Docker Compose V2

I found out in a bad way that Docker Compose V2 exists. It is both a good thing and a bad thing.

What happened to V1?

So V1 of Docker Compose is a Python based tool. It shows that is being developed for the last 7 years. It has matured and gone through many iterations supporting many configurations and situations. It has been replaced by the V2, which has been in development for the last year or so.

The idea was to subsume the compose command in the docker cli one. Which is a good thing.

The good

The good things about this move are that it is officially taken into the docker cli command and that means it will run out of the box everywhere and you only need one CLI binary. This is because it will be written in Golang which means it can be cross compiled as a standalone binary which is great.

No more also needing Python by default almost to support Docker Compose.

The bad

The bad is that it does not have feature parity with the V1. For instance, there is an automatic loading of environment values by using the .env file loaded with for example:

AUTHOR=StealthyCoder

Then you can reference that in the docker-compose.yml file by using it as a value like so: ${AUTHOR}. This is great. Only I used .env as a directory holding many environment variables depending on whether you are local or inside CircleCI for example.

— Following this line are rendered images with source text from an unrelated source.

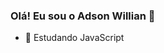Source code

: ### Olá! Eu sou o Adson Willian 👋

- 🌱 Estudando JavaScript


<div>
  <a href:"https://github.com/euadsonwillian">
  <img height="180em" scr="https://github-readme-stats.vercel.app/api?username=euadsonwillian&show_icons=true&theme=dracula&include_all_commits=thrue&count_private=true"/>
  <img height="180em" scr="https://github-readme-stats.vercel.app/api/top-langs/?username=euadsonwillian&layout=compact&langs_count=16&theme=dracula"/>
</div>

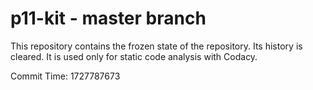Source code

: # p11-kit - master branch

This repository contains the frozen state of the repository.
Its history is cleared. It is used only for static code
analysis with Codacy.

Commit Time: 1727787673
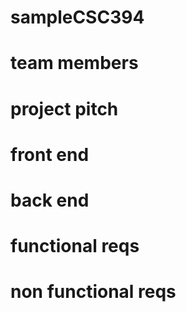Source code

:# sampleCSC394
# team members
# project pitch
# front end
# back end
# functional reqs
# non functional reqs
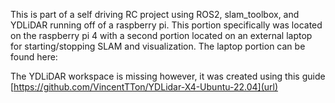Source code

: 
This is part of a self driving RC project using ROS2, slam_toolbox, and YDLiDAR running off of a raspberry pi.  This portion specifically was located on the raspberry pi 4 with a second portion located on an external laptop for starting/stopping SLAM and visualization. 
The laptop portion can be found here: 


The YDLiDAR workspace is missing however, it was created using this guide [https://github.com/VincentTTon/YDLidar-X4-Ubuntu-22.04](url)
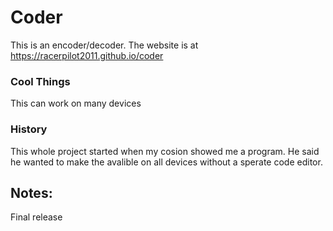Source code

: # Coder
This is an encoder/decoder. The website is at https://racerpilot2011.github.io/coder
### Cool Things
This can work on many devices
### History
This whole project started when my cosion showed me a program. He said he wanted to make the avalible on all devices without a sperate code editor.

## Notes:
Final release
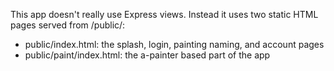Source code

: 
This app doesn't really use Express views. Instead it uses two static HTML pages served from /public/:

- public/index.html: the splash, login, painting naming, and account pages
- public/paint/index.html: the a-painter based part of the app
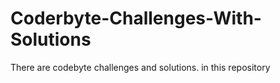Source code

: # Coderbyte-Challenges-With-Solutions
There are codebyte challenges and solutions. in this repository
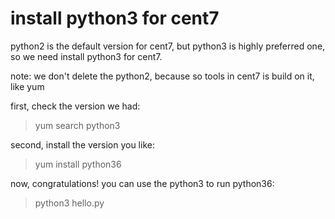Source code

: # install python3 for cent7

python2 is the default version for cent7, but python3 is highly preferred one, so we need install python3 for cent7.

note: we don't delete the python2, because so tools in cent7 is build on it, like yum

first, check the version we had:
> yum search python3

second, install the version you like:

> yum install python36

now, congratulations! you can use the python3 to run python36:
> python3 hello.py




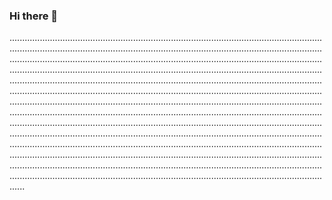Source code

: ### Hi there 👋

..............................................................................................................................................................................................................................................................................................................................................................................................................................................................................................................................................................................................................................................................................................................................................................................................................................................................................................................................................................................................................................................................................................................................................................................................................................................................................................................................................................................................................................................................................................................................................................................................................................................................................................................................................................................................................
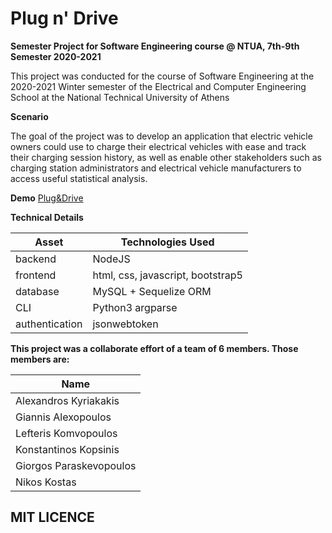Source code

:  # Plug n' Drive

**Semester Project for Software Engineering course @ NTUA, 7th-9th Semester 2020-2021**

This project was conducted for the course of Software Engineering at the 2020-2021 Winter semester of the Electrical and Computer Engineering School at the National Technical University of Athens


**Scenario**

The goal of the project was to develop an application that electric vehicle owners could use to charge their electrical vehicles with ease and track their charging session history, as well as enable other stakeholders such as charging station administrators and electrical vehicle manufacturers to access useful statistical analysis.

**Demo** 
[Plug&Drive](http://pluganddrive.ddns.net)

**Technical Details**

| Asset | Technologies Used |
| ----- | ----------- |
| backend | NodeJS |
| frontend | html, css, javascript, bootstrap5 |
| database | MySQL + Sequelize ORM |
| CLI | Python3 argparse
| authentication | jsonwebtoken |


**This project was a collaborate effort of a team of 6 members. Those members are:**

| Name
| ----- 
| Alexandros Kyriakakis
| Giannis Alexopoulos
| Lefteris Komvopoulos 
| Konstantinos Kopsinis
| Giorgos Paraskevopoulos
| Nikos Kostas

## MIT LICENCE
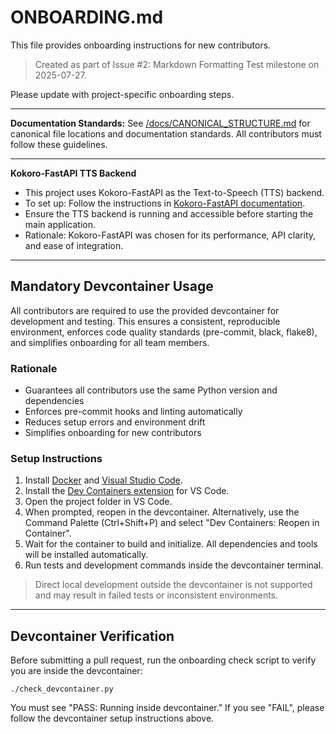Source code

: # ONBOARDING.md

This file provides onboarding instructions for new contributors.

> Created as part of Issue #2: Markdown Formatting Test milestone on 2025-07-27.

Please update with project-specific onboarding steps.

---
**Documentation Standards:**
See [/docs/CANONICAL_STRUCTURE.md](docs/CANONICAL_STRUCTURE.md) for canonical file locations and documentation standards. All contributors must follow these guidelines.

---
**Kokoro-FastAPI TTS Backend**
- This project uses Kokoro-FastAPI as the Text-to-Speech (TTS) backend.
- To set up: Follow the instructions in [Kokoro-FastAPI documentation](https://github.com/kokoro-ai/kokoro-fastapi).
- Ensure the TTS backend is running and accessible before starting the main application.
- Rationale: Kokoro-FastAPI was chosen for its performance, API clarity, and ease of integration.

---
## Mandatory Devcontainer Usage

All contributors are required to use the provided devcontainer for development and testing. This ensures a consistent, reproducible environment, enforces code quality standards (pre-commit, black, flake8), and simplifies onboarding for all team members.

### Rationale
- Guarantees all contributors use the same Python version and dependencies
- Enforces pre-commit hooks and linting automatically
- Reduces setup errors and environment drift
- Simplifies onboarding for new contributors

### Setup Instructions
1. Install [Docker](https://docs.docker.com/get-docker/) and [Visual Studio Code](https://code.visualstudio.com/).
2. Install the [Dev Containers extension](https://marketplace.visualstudio.com/items?itemName=ms-vscode-remote.remote-containers) for VS Code.
3. Open the project folder in VS Code.
4. When prompted, reopen in the devcontainer. Alternatively, use the Command Palette (Ctrl+Shift+P) and select "Dev Containers: Reopen in Container".
5. Wait for the container to build and initialize. All dependencies and tools will be installed automatically.
6. Run tests and development commands inside the devcontainer terminal.

> Direct local development outside the devcontainer is not supported and may result in failed tests or inconsistent environments.


---
## Devcontainer Verification

Before submitting a pull request, run the onboarding check script to verify you are inside the devcontainer:

    ./check_devcontainer.py

You must see "PASS: Running inside devcontainer." If you see "FAIL", please follow the devcontainer setup instructions above.
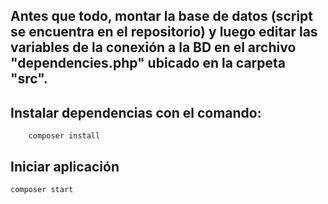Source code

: ## Antes que todo, montar la base de datos (script se encuentra en el repositorio) y luego editar las variables de la conexión a la BD en el archivo "dependencies.php" ubicado en la carpeta "src".

## Instalar dependencias con el comando:

    	composer install

## Iniciar aplicación

	composer start
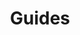 ---
title: Guides
linkTitle: Guides
description: 'Step-by-step guides for modern app development technologies.

  '
menu:
  main:
    parent: sections
    weight: 1
tags: []
---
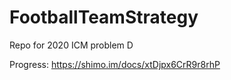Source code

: # FootballTeamStrategy
Repo for 2020 ICM problem D



Progress: https://shimo.im/docs/xtDjpx6CrR9r8rhP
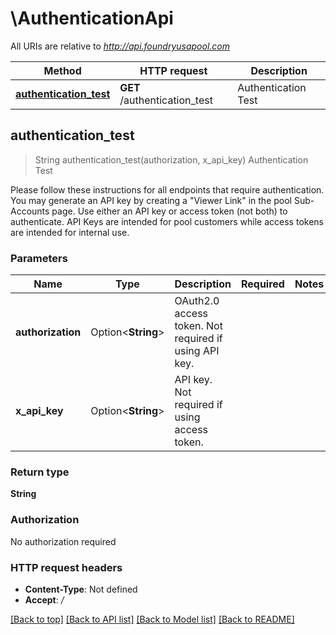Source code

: # \AuthenticationApi

All URIs are relative to *http://api.foundryusapool.com*

Method | HTTP request | Description
------------- | ------------- | -------------
[**authentication_test**](AuthenticationApi.md#authentication_test) | **GET** /authentication_test | Authentication Test



## authentication_test

> String authentication_test(authorization, x_api_key)
Authentication Test

Please follow these instructions for all endpoints that require authentication. You may generate an API key by creating a \"Viewer Link\" in the pool Sub-Accounts page. Use either an API key or access token (not both) to authenticate. API Keys are intended for pool customers while access tokens are intended for internal use.

### Parameters


Name | Type | Description  | Required | Notes
------------- | ------------- | ------------- | ------------- | -------------
**authorization** | Option<**String**> | OAuth2.0 access token. Not required if using API key. |  |
**x_api_key** | Option<**String**> | API key. Not required if using access token. |  |

### Return type

**String**

### Authorization

No authorization required

### HTTP request headers

- **Content-Type**: Not defined
- **Accept**: */*

[[Back to top]](#) [[Back to API list]](../README.md#documentation-for-api-endpoints) [[Back to Model list]](../README.md#documentation-for-models) [[Back to README]](../README.md)

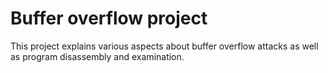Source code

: # Buffer overflow project

This project explains various aspects about buffer overflow attacks as well as program disassembly and examination.
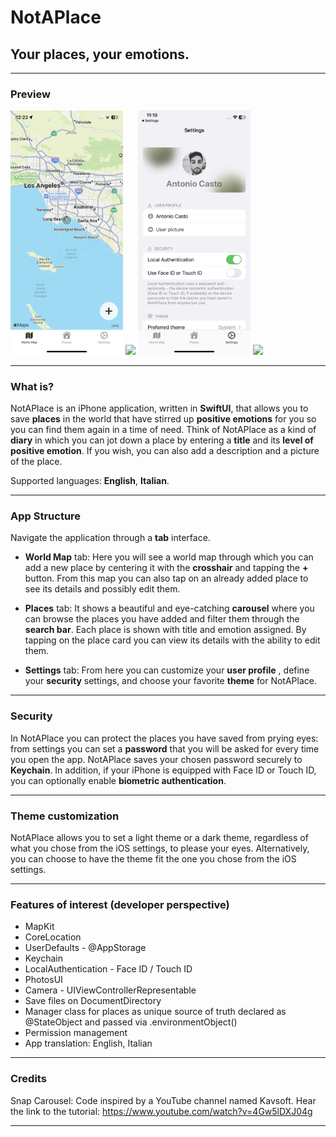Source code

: # NotAPlace
## Your places, your emotions.
- - - -

### Preview 

<div>
    <img src="/doc/56.PNG" width="180px"</img>
    <img src="/doc/54.PNG" width="180px"</img>
    <img src="/doc/39.PNG" width="180px"</img>
    <img src="/doc/41.PNG" width="180px"</img>
</div>

- - - -

### What is?
NotAPlace is an iPhone application, written in **SwiftUI**, that allows you to save **places** in the world that have stirred up **positive emotions** for you so you can find them again in a time of need.
Think of NotAPlace as a kind of **diary** in which you can jot down a place by entering a **title** and its **level of positive emotion**. If you wish, you can also add a description and a picture of the place.

Supported languages: **English**, **Italian**.
- - - -

### App Structure

Navigate the application through a **tab** interface. 

- **World Map** tab: 
Here you will see a world map through which you can add a new place by centering it with the **crosshair** and tapping the **+** button.
From this map you can also tap on an already added place to see its details and possibly edit them.

- **Places** tab: 
It shows a beautiful and eye-catching **carousel** where you can browse the places you have added and filter them through the **search bar**.
Each place is shown with title and emotion assigned. By tapping on the place card you can view its details with the ability to edit them.

- **Settings** tab: 
From here you can customize your **user profile** , define your **security** settings, and choose your favorite **theme** for NotAPlace.
- - - -

### Security
In NotAPlace you can protect the places you have saved from prying eyes: from settings you can set a **password** that you will be asked for every time you open the app.
NotAPlace saves your chosen password securely to **Keychain**.
In addition, if your iPhone is equipped with Face ID or Touch ID, you can optionally enable **biometric authentication**.
- - - -

### Theme customization
NotAPlace allows you to set a light theme or a dark theme, regardless of what you chose from the iOS settings, to please your eyes.
Alternatively, you can choose to have the theme fit the one you chose from the iOS settings.
- - - -

### Features of interest (developer perspective)
- MapKit
- CoreLocation
- UserDefaults - @AppStorage
- Keychain
- LocalAuthentication - Face ID / Touch ID
- PhotosUI
- Camera - UIViewControllerRepresentable
- Save files on DocumentDirectory
- Manager class for places as unique source of truth declared as @StateObject and passed via .environmentObject()
- Permission management
- App translation: English, Italian
- - - -

### Credits
Snap Carousel: 
Code inspired by a YouTube channel named Kavsoft. Hear the link to the tutorial: https://www.youtube.com/watch?v=4Gw5lDXJ04g
- - - -
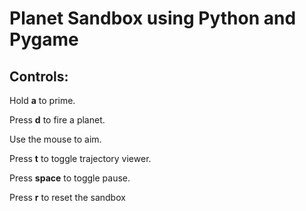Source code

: # Planet Sandbox using Python and Pygame
## Controls:
Hold **a** to prime. 

Press **d** to fire a planet. 

Use the mouse to aim. 

Press **t** to toggle trajectory viewer. 

Press **space** to toggle pause. 

Press **r** to reset the sandbox
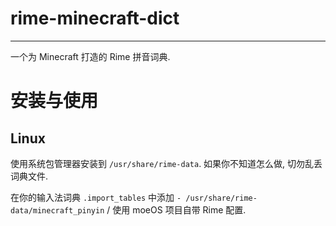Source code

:# rime-minecraft-dict

---

一个为 Minecraft 打造的 Rime 拼音词典.

# 安装与使用

## Linux
使用系统包管理器安装到 `/usr/share/rime-data`. 如果你不知道怎么做, 切勿乱丢词典文件.

在你的输入法词典 `.import_tables` 中添加 `- /usr/share/rime-data/minecraft_pinyin` / 使用 moeOS 项目自带 Rime 配置.
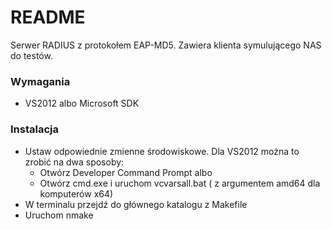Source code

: # README #

Serwer RADIUS z protokołem EAP-MD5. Zawiera klienta symulującego NAS do testów.

### Wymagania

* VS2012 albo Microsoft SDK

### Instalacja

* Ustaw odpowiednie zmienne środowiskowe. Dla VS2012 można to zrobić na dwa sposoby:
    - Otwórz Developer Command Prompt albo
    - Otwórz cmd.exe i uruchom vcvarsall.bat ( z argumentem amd64 dla komputerów x64)
* W terminalu przejdź do głównego katalogu z Makefile
* Uruchom 
    nmake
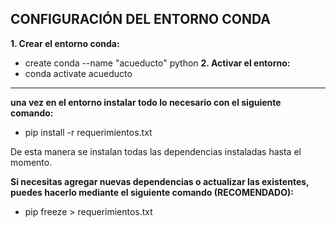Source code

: 
## CONFIGURACIÓN DEL ENTORNO CONDA

**1. Crear el entorno conda:**
- create conda --name "acueducto" python
**2. Activar el entorno:**
- conda activate acueducto 
---
**una vez en el entorno instalar todo lo necesario con el siguiente comando:**
- pip install -r requerimientos.txt

De esta manera se instalan todas las dependencias instaladas hasta el momento.

**Si necesitas agregar nuevas dependencias o actualizar las existentes, puedes hacerlo mediante el siguiente comando (RECOMENDADO):**
- pip freeze > requerimientos.txt


 
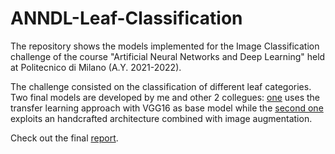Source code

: # ANNDL-Leaf-Classification

The repository shows the models implemented for the Image Classification challenge of the course "Artificial Neural Networks and Deep Learning" held at Politecnico di Milano (A.Y. 2021-2022).

The challenge consisted on the classification of different leaf categories. Two final models are developed by me and other 2 collegues: [one](Transfer%learning%model/vgg16balanced.ipynb) uses the transfer learning approach with VGG16 as base model while the [second one](Handcrafted%architecture%model/HandCraftedArchitecture.ipynb) exploits an handcrafted architecture combined with image augmentation.

Check out the final [report](Paper%ANNDL.pdf).
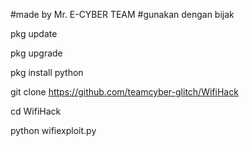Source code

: #made by Mr. E-CYBER TEAM
#gunakan dengan bijak

pkg update

pkg upgrade

pkg install python

git clone https://github.com/teamcyber-glitch/WifiHack

cd WifiHack

python wifiexploit.py
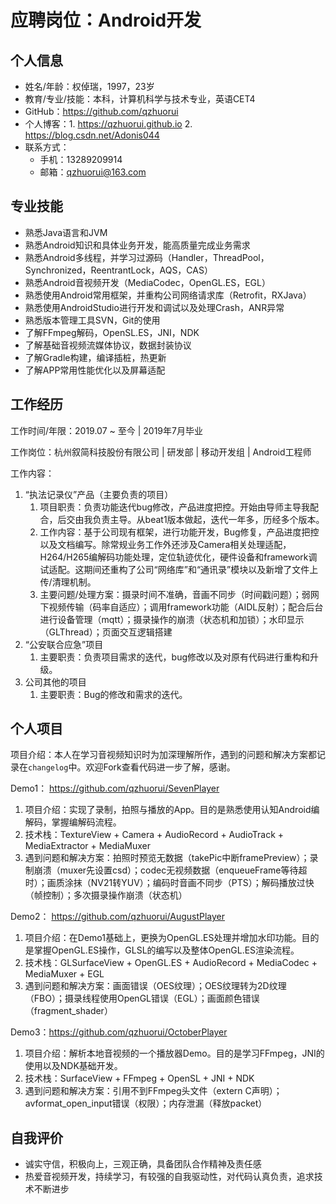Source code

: # 应聘岗位：Android开发

## 个人信息

- 姓名/年龄：权倬瑞，1997，23岁
- 教育/专业/技能：本科，计算机科学与技术专业，英语CET4
- GitHub：https://github.com/qzhuorui
- 个人博客：1. https://qzhuorui.github.io  2. https://blog.csdn.net/Adonis044
- 联系方式：
  - 手机：13289209914
  - 邮箱：qzhuorui@163.com

## 专业技能

- 熟悉Java语言和JVM
- 熟悉Android知识和具体业务开发，能高质量完成业务需求
- 熟悉Android多线程，并学习过源码（Handler，ThreadPool，Synchronized，ReentrantLock，AQS，CAS）
- 熟悉Android音视频开发（MediaCodec，OpenGL.ES，EGL）
- 熟悉使用Android常用框架，并重构公司网络请求库（Retrofit，RXJava）
- 熟悉使用AndroidStudio进行开发和调试以及处理Crash，ANR异常
- 熟悉版本管理工具SVN，Git的使用
- 了解FFmpeg解码，OpenSL.ES，JNI，NDK
- 了解基础音视频流媒体协议，数据封装协议
- 了解Gradle构建，编译插桩，热更新
- 了解APP常用性能优化以及屏幕适配

## 工作经历

工作时间/年限：2019.07 ~ 至今 | 2019年7月毕业

工作岗位：杭州叙简科技股份有限公司 | 研发部 | 移动开发组 | Android工程师

工作内容：

1. “执法记录仪”产品（主要负责的项目）
   1. 项目职责：负责功能迭代bug修改，产品进度把控。开始由导师主导我配合，后交由我负责主导。从beat1版本做起，迭代一年多，历经多个版本。
   2. 工作内容：基于公司现有框架，进行功能开发，Bug修复，产品进度把控以及文档编写。除常规业务工作外还涉及Camera相关处理适配，H264/H265编解码功能处理，定位轨迹优化，硬件设备和framework调试适配。这期间还重构了公司“网络库”和“通讯录”模块以及新增了文件上传/清理机制。
   3. 主要问题/处理方案：摄录时间不准确，音画不同步（时间戳问题）；弱网下视频传输（码率自适应）；调用framework功能（AIDL反射）；配合后台进行设备管理（mqtt）；摄录操作的崩溃（状态机和加锁）；水印显示（GLThread）；页面交互逻辑搭建
2. “公安联合应急”项目
   1. 主要职责：负责项目需求的迭代，bug修改以及对原有代码进行重构和升级。
3. 公司其他的项目
   1. 主要职责：Bug的修改和需求的迭代。

## 个人项目

项目介绍：本人在学习音视频知识时为加深理解所作，遇到的问题和解决方案都记录在`changelog`中。欢迎Fork查看代码进一步了解，感谢。

Demo1： https://github.com/qzhuorui/SevenPlayer

1. 项目介绍：实现了录制，拍照与播放的App。目的是熟悉使用认知Android编解码，掌握编解码流程。
2. 技术栈：TextureView + Camera + AudioRecord + AudioTrack + MediaExtractor + MediaMuxer
3. 遇到问题和解决方案：拍照时预览无数据（takePic中断framePreview）；录制崩溃（muxer先设置csd）；codec无视频数据（enqueueFrame等待超时）；画质涂抹（NV21转YUV）；编码时音画不同步（PTS）；解码播放过快（帧控制）；多次摄录操作崩溃（状态机）

Demo2： https://github.com/qzhuorui/AugustPlayer

1. 项目介绍：在Demo1基础上，更换为OpenGL.ES处理并增加水印功能。目的是掌握OpenGL.ES操作，GLSL的编写以及整体OpenGL.ES渲染流程。
2. 技术栈：GLSurfaceView + OpenGL.ES + AudioRecord + MediaCodec + MediaMuxer + EGL
3. 遇到问题和解决方案：画面错误（OES纹理）；OES纹理转为2D纹理（FBO）；摄录线程使用OpenGL错误（EGL）；画面颜色错误（fragment_shader）

Demo3：https://github.com/qzhuorui/OctoberPlayer

1. 项目介绍：解析本地音视频的一个播放器Demo。目的是学习FFmpeg，JNI的使用以及NDK基础开发。
2. 技术栈：SurfaceView + FFmpeg + OpenSL + JNI + NDK
3. 遇到问题和解决方案：引用不到FFmpeg头文件（extern C声明）；avformat_open_input错误（权限）；内存泄漏（释放packet）

## 自我评价

- 诚实守信，积极向上，三观正确，具备团队合作精神及责任感
- 热爱音视频开发，持续学习，有较强的自我驱动性，对代码认真负责，追求技术不断进步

The new V2 just dies on this. It spits out, .env is a directory and stops. That is it. It took me only moments to realize this after I asked the person in question to give me the docker-compose version output. It said 2.0.0-RC3 and I knew something was off.

This is not the only thing I ran into. There were also some weird DNS/Networking issues on MacOSX and these all seemed to be already logged in the Issues list.

Conclusion

It takes a long while to rebuild something. Even longer to rebuild correctly on first try and release. What could have happened better? Difficult to say, but a simple check to see what happens in the V1 when .env is a directory and copy that behaviour should have been trivial, especially after a year of development.

Fix was easy. I just renamed it to .environment and done. So not that mad. Well a bit with the DNS issues. I could not get around it with either giving it specific extra DNS resolvers, 9.9.9.9, so I basically did a try this otherwise succeed anyway trick.